Oct 05, 2018 - 09:20 AM
You are writing the press release for reporters. That's your audience, because they will either re-share or turn it into a story on their own site... or completely ignore it. You want them to say "hey, this is about something that's trending right now" or "hey, this could be good for our readers because they value x or do y..."
The biggest mistake everyone makes is that they talk about themselves from the perspective that is most interesting to themselves.
Take it from Dale Carnegie - you will get more friends in two months by being interesting in others than you will be in 2 years just trying to be interesting / appear interesting.
Show your interest in their audiences by writing from the perspective of their desires, their interests, their fears, their concerns, and how your app solves for that, helps that, etc
oh, and one more thing... When I was a consultant helping PR Newswire (before they were acquired by Cision), I learned from them that adding photos really helped in naturally getting more exposure / getting numbers up.
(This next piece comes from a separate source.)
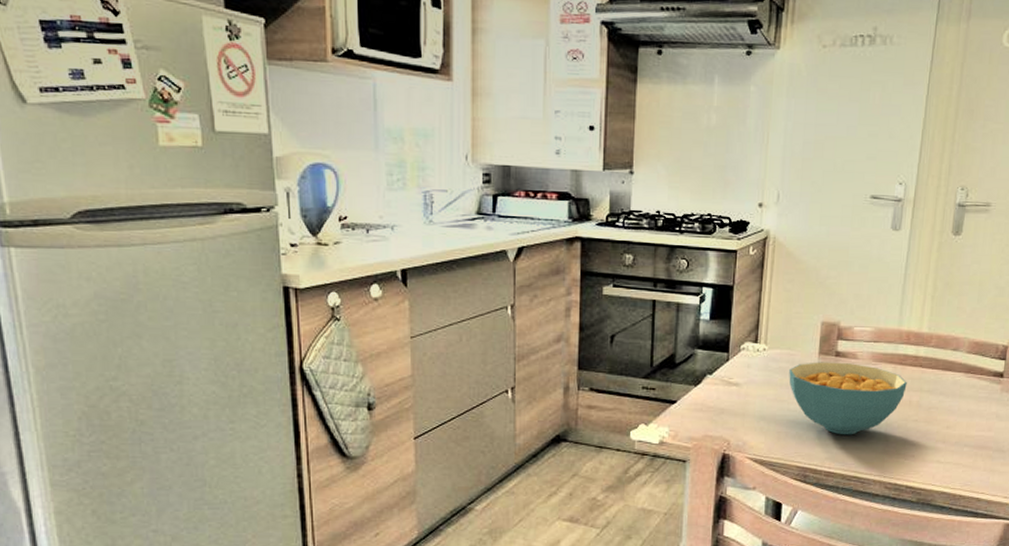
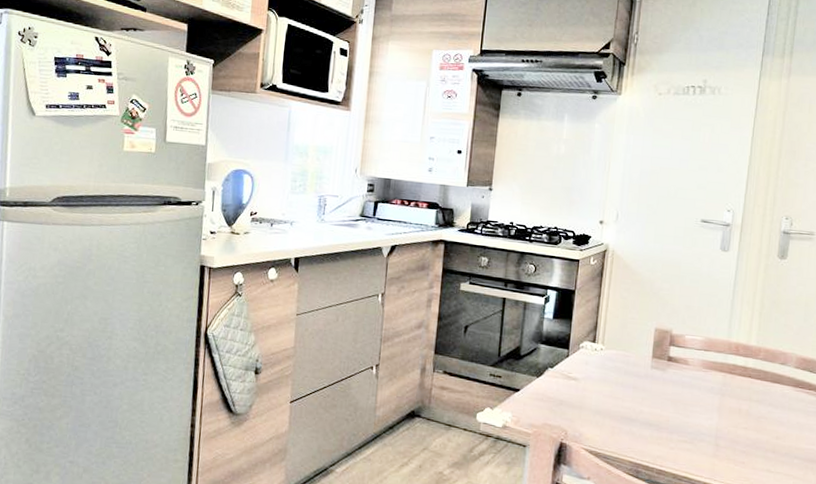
cereal bowl: present [789,362,907,435] -> none [623,364,737,437]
I understand that may require you to spend more... but if you have a photo that can help visualize the experience (again... that interests your audience and target... not you), you may have more chance of stopping them.
Oct 05, 2018 - 10:15 AM
For example, in the last year there have been lots of scams in the crypto-currency world. The Wall Street Journal did a study and found that 70% (don't remember the exact figure) of the ICO whitepapers were plagiarized and many didn't make any sense (they just strung tech buzzwords together to fool potential investors "blockchain", "big data" "ico" "crypto" "decentralized" "hashing").
If you have built an app to tackle this problem, say, "CryptoBull" that parses whitepapers and assigns a bullshit score, write about the larger trend and towards the end mention your app. If the piece is well researched, you've basically done all the work for the reporter and they can quickly produce a story and meet a deadline. They will also see you as an authority in the field and call you for quotes whenever they are covering the topic.
Because of our work in analytics and the interesting case studies we've published), Our consulting company, Conversion Wizards got a call from the New York Times to analyze traffic volume for Motel 6 after it emerged that they were sharing personal information of their guests (suspected to be illegal immigrants) with the authorities.
See this: https://www.nytimes.com/2017/09/22/travel/motel6-...
I highly doubt they would have a written a story just about our company!